Originally known as Gamay Noir a jus Blanc, this European vine was planted in South Africa during the 1920s, and was selected due to its abundant grapes. Unlike the Pinot Noir, which it is sometimes compared to, Gamay Noir is a fast ripener, and is widely cultivated. It can also be a very strong wine, sometimes with too much acidity which can affect the flavour of the wine. Because of this harshness, Gamay Noir had been outlawed in Medieval Burgundy, and it has never really been as widely accepted as, for example, the Pinot Noir or the Cabernet Sauvignon.
The Gamay Noir can grow very vigorously, without deep roots. This leads to an over-abundance of grape production, and a high level of acidity. Most wine-makers tend to soften the feel of the Gamay Noir by mixing it with a large number of fruits and other sweeteners, which can make some drinkers feel as though it is more like ‘pop’. Some even call it the ‘bubblegum wine’, but this is almost certainly due to blending. The excessive amount of flavourings that Gamay Noir requires to reduce the harshness of the wine means that it can be rather more expensive than similar quality red wines.

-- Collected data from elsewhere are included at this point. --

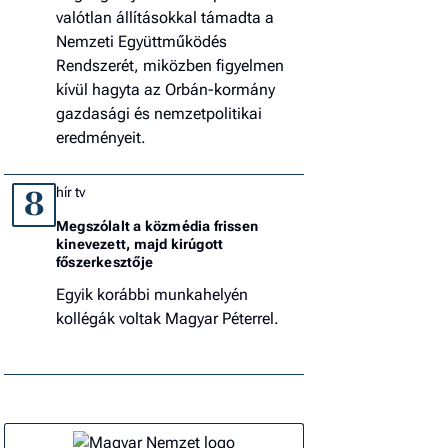
valótlan állításokkal támadta a
Nemzeti Együttműködés
Rendszerét, miközben figyelmen
kívül hagyta az Orbán-kormány
gazdasági és nemzetpolitikai
eredményeit.
hír tv
8
Megszólalt a közmédia frissen
kinevezett, majd kirúgott
főszerkesztője
Egyik korábbi munkahelyén
kollégák voltak Magyar Péterrel.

Although South African farmers planted a great deal of the Gamay Noir vines in the 1920s, they quickly discovered that the fruit was not as consistent as some of the other plants, such as Cinsaut, which could also produce a larger crop. This lead to many Gamay Noir wine farms changing their production to Cinsaut, Cabernet Sauvignon, or Pinotage. Only since the 1980s has Gamay Noir seen a revival of its fortunes, with Nederburg producing a wine in 1985 which had been picked less than two months before. This attracted attention from other growers, but there has not really been enough take-up from the domestic market to really encourage wine farms to produce more Gamay Noir.
Due to the lack of domestic drinkers, and the expensive way in which the grape has to be softened before wine can be produced, the majority of Gamay Noir growers tend to use the grape in red wine mixes, and it is still rare to find a single varietal Gamay Noir wine produced in South Africa. For example, the Kleine Zalze Cellar in Stellenbosch is one such grower who produces a Gamay Noir Rosé and a Gamay Noir.
The wine is best drunk within a year or two of purchase, since it is not designed to last for a long time, and will not ‘mature’, as some other grapes do. Gamay Noir is a good accompaniment to white meats such as chicken, turkey or guinea fowl, and fish such as salmon. Both the rosé and the noir also go well with pasta dishes.